There was only really one scare created by the Hammers in the first half, and predictably, it came from Jarrod Bowen, who acrobatically tried a bicycle kick from 12 yards out. Lucas Perri saw it all the way through, and although he couldn’t hold it, he was alert enough to swipe it away from the danger area.
Then we saw one of those most delicious of things – a Leeds goal from a corner! Those harsh words from Daniel Farke about how he demanded that Joe Rodon become more of a threat in the opposition box seem to have worked a treat, as the defender can’t stop scoring now! Once again, though, Leeds were helped by the worst defence in the Premier League as Joe stole in behind two or three more statue-like Hammers to nod the ball perfectly into the corner. West Ham have now conceded nine goals from corners in their first nine league games – a Premier League record.

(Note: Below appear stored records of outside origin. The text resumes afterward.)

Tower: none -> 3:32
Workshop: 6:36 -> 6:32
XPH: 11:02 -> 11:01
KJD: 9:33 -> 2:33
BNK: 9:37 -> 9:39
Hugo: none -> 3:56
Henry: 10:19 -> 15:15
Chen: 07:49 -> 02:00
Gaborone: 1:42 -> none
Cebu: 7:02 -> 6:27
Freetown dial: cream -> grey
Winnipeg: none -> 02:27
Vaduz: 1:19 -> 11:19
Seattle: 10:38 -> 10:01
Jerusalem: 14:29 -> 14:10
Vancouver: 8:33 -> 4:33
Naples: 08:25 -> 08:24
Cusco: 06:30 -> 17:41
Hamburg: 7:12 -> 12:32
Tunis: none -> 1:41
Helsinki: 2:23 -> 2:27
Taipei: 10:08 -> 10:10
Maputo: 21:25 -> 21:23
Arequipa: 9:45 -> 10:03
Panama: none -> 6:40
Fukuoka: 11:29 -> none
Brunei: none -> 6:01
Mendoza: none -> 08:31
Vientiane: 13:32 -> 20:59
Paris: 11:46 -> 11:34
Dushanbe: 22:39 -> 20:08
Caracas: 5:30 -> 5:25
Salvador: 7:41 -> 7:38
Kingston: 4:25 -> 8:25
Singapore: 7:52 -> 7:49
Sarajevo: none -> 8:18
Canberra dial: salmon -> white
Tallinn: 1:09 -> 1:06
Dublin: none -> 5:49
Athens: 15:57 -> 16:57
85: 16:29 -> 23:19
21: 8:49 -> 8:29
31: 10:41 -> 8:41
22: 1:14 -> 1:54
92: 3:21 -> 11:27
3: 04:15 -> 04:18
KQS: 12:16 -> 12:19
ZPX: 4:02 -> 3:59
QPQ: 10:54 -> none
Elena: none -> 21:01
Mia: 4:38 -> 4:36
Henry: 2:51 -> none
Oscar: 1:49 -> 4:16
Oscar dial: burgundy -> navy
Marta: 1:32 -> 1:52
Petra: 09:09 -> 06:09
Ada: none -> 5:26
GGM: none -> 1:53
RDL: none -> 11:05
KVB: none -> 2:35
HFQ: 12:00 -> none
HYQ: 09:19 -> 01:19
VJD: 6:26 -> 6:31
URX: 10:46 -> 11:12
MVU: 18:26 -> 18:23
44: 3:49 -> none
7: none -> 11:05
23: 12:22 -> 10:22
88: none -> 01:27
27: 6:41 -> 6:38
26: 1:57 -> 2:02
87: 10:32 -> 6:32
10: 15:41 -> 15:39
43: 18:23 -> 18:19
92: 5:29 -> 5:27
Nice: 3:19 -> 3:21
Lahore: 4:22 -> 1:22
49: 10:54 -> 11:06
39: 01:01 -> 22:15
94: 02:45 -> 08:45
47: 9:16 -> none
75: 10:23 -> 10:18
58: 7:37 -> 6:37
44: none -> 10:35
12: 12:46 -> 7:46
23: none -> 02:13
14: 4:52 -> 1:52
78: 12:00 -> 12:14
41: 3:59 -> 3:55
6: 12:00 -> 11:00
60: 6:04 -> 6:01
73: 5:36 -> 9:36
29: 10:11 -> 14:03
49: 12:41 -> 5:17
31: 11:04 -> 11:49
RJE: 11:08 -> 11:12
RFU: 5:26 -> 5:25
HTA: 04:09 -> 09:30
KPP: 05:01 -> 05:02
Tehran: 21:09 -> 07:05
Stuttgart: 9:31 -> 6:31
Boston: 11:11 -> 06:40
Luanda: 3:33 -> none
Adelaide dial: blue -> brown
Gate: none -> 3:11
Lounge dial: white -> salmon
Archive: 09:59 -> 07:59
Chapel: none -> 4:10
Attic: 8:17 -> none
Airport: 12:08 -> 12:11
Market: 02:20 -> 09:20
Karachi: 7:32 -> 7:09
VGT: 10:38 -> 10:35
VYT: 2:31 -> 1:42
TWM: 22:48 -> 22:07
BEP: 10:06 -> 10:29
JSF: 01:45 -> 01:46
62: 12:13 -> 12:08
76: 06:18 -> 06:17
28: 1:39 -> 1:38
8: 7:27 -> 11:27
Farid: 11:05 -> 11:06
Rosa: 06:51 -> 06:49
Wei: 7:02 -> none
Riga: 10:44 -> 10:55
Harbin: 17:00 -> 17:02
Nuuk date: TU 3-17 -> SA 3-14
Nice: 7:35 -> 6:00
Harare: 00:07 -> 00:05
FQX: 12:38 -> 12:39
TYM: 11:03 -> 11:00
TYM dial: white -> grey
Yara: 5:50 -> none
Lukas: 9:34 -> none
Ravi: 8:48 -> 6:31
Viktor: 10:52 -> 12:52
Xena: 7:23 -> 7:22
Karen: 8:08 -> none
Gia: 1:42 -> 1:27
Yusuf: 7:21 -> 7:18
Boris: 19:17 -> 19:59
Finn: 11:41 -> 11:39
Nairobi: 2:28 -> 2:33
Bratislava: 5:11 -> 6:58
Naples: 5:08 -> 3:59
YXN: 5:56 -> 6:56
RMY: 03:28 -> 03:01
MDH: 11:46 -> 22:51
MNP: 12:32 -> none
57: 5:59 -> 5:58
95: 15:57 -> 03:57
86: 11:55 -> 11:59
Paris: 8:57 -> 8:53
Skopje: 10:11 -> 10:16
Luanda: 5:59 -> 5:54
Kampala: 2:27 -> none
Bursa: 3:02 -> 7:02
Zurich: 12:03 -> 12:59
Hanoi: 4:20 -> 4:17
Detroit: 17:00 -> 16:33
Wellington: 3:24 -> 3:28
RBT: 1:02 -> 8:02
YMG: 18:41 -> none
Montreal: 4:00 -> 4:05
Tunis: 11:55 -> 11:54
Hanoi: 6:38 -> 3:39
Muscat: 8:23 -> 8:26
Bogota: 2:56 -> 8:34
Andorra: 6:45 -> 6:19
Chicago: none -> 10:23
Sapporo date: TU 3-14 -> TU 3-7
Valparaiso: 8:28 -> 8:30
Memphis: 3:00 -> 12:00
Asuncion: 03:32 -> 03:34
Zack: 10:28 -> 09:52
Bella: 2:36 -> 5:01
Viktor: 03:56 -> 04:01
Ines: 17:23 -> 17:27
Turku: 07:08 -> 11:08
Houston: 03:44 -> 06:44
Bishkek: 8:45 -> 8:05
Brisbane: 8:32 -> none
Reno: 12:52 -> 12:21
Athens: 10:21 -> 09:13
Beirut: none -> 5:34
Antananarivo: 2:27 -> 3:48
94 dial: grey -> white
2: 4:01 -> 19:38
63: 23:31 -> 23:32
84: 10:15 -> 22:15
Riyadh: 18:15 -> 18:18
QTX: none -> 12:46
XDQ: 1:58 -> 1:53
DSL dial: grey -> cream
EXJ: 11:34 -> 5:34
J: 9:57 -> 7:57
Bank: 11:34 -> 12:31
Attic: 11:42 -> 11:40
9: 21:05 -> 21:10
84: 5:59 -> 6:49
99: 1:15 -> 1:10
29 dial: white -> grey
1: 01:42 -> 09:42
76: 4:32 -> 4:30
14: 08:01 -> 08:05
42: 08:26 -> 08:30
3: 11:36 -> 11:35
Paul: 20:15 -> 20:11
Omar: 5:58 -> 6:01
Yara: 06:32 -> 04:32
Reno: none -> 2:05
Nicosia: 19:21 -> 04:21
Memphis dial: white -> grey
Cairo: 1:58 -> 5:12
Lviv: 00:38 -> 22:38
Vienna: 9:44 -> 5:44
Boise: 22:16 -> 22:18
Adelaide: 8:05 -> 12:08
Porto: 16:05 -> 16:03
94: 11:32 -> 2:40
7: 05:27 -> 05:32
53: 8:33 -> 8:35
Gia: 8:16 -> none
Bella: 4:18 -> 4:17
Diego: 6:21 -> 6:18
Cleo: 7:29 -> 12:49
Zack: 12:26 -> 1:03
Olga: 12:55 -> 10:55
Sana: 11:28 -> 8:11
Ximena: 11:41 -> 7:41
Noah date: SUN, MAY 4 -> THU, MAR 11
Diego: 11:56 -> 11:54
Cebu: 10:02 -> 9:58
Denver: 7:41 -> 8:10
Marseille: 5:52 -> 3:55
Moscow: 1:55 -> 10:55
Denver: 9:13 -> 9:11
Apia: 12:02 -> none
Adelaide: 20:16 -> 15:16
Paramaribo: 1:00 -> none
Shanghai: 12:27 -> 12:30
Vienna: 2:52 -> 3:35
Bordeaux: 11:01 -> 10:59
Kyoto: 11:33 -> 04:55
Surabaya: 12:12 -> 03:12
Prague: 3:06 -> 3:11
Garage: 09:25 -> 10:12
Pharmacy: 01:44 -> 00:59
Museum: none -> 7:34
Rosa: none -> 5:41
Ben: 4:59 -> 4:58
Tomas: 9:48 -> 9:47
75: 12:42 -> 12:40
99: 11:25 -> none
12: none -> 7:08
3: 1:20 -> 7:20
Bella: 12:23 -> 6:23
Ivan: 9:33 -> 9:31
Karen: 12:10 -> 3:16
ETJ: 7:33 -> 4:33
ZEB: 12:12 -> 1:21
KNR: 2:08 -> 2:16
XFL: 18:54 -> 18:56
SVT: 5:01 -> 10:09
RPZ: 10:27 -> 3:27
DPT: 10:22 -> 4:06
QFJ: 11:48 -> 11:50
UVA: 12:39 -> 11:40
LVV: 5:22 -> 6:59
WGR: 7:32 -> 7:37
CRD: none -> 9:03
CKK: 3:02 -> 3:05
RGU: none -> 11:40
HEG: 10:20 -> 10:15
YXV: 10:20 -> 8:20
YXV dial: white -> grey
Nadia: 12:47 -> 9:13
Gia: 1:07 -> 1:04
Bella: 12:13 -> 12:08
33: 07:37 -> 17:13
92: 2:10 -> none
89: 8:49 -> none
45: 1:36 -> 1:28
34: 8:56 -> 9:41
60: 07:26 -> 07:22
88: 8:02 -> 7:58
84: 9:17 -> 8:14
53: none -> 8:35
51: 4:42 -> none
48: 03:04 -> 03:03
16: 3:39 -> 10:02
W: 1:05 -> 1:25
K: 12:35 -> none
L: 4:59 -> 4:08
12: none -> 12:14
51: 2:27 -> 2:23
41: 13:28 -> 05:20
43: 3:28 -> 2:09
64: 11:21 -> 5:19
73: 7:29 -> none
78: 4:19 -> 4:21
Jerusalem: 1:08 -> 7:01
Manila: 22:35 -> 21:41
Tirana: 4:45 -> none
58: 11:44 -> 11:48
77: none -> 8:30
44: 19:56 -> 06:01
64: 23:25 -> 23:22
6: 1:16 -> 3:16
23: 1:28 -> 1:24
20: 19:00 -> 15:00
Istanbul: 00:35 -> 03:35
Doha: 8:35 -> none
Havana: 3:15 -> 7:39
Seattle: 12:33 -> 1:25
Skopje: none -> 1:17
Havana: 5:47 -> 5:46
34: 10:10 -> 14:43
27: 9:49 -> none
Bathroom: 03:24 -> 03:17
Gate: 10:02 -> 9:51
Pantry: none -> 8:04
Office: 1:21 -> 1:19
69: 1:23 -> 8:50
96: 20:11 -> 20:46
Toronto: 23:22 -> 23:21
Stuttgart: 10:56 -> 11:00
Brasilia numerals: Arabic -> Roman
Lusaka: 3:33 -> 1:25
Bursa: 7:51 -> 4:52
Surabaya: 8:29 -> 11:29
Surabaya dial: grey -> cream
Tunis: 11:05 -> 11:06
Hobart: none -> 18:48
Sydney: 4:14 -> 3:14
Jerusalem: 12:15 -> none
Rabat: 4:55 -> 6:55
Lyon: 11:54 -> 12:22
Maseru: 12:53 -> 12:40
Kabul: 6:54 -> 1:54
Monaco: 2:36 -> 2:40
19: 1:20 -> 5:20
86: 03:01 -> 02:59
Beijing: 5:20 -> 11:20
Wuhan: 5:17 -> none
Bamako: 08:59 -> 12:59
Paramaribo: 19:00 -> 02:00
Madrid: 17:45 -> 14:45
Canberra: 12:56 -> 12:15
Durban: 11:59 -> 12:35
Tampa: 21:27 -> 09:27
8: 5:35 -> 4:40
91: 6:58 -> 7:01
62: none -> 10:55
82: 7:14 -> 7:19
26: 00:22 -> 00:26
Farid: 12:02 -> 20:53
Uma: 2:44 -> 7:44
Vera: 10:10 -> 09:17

There were still a few signs of the profligate Leeds that we’ve seen lately, the one that wastes the odd chance or three. Ao Tanaka blasted one over the bar, Ethan Ampadu, having dribbled half the length of the pitch, couldn’t find a finish to suit, and then Noah Okafor did something similar as he did all the hard work, but curled his effort wide. These were all more difficult chances than we’d missed of late, but they underlined the dominance we showed before the break.
Leeds started the second half in a similar vein too. Brenden Aaronson reprised Ampadu’s effort by running with the ball from well inside our own half, slaloming through the whole West Ham team, but then he seemed to run out of steam as he hit a poor shot from the edge of the area. It took a deflection off a West Ham boot that almost turned it into a keeper-beater, but the ball just clipped off the top of the bar.
That Aaronson shot came just about on the hour mark, and it signalled a turning point in the game. The Hammers made two substitutions just after that, then two more later, and maybe that helped West Ham, or maybe the instruction was then for Leeds to sit in and try to see the game out at 2–0. The weather had turned too, with the rain pouring down for much of the second half. Whatever the cause, West Ham finally started to dominate the game, although without creating any serious chances.
They would post double the possession Leeds had in the second 45 and 6 shots to our 4, but it was only in the final minute that they broke through. It wasn’t a great advert for Premier League defending from Leeds, though. A simple but clever ball was lifted into the area with the outside of Bowen’s right boot, and Fernandes had the freedom of Elland Road to glance a back-header past Perri.
So, it was that proverbial game of two halves, really, Leeds looking as dominant as ever in the first and buoyed by those two early goals, but then gradually giving up the momentum after the break. It’s worth noting that we’d lost Gabriel Gudmundsson just before the break and Noah Okafor not long after, which probably didn’t help.
The nerves have been calmed, though. Had Leeds not won the three points tonight, I’m sure there would have been consequences, not least in battering our already dimmed confidence before we now face a series of tough-looking fixtures. Most of Daniel Farke’s detractors amongst the fan base will be quietened now until the next defeat, although they may well say “told you so” after Farke reinstated Lucas Perri and gave Jaka Bijol and Ao Tanaka their chances, all changes many fans had been calling for. 11 points from nine games is a respectable tally, and, as we approach the end of the first quarter of the season, that’s something to celebrate. Replicate that for the final three-quarters, and we ought to be safe. Enjoy your weekend, folks!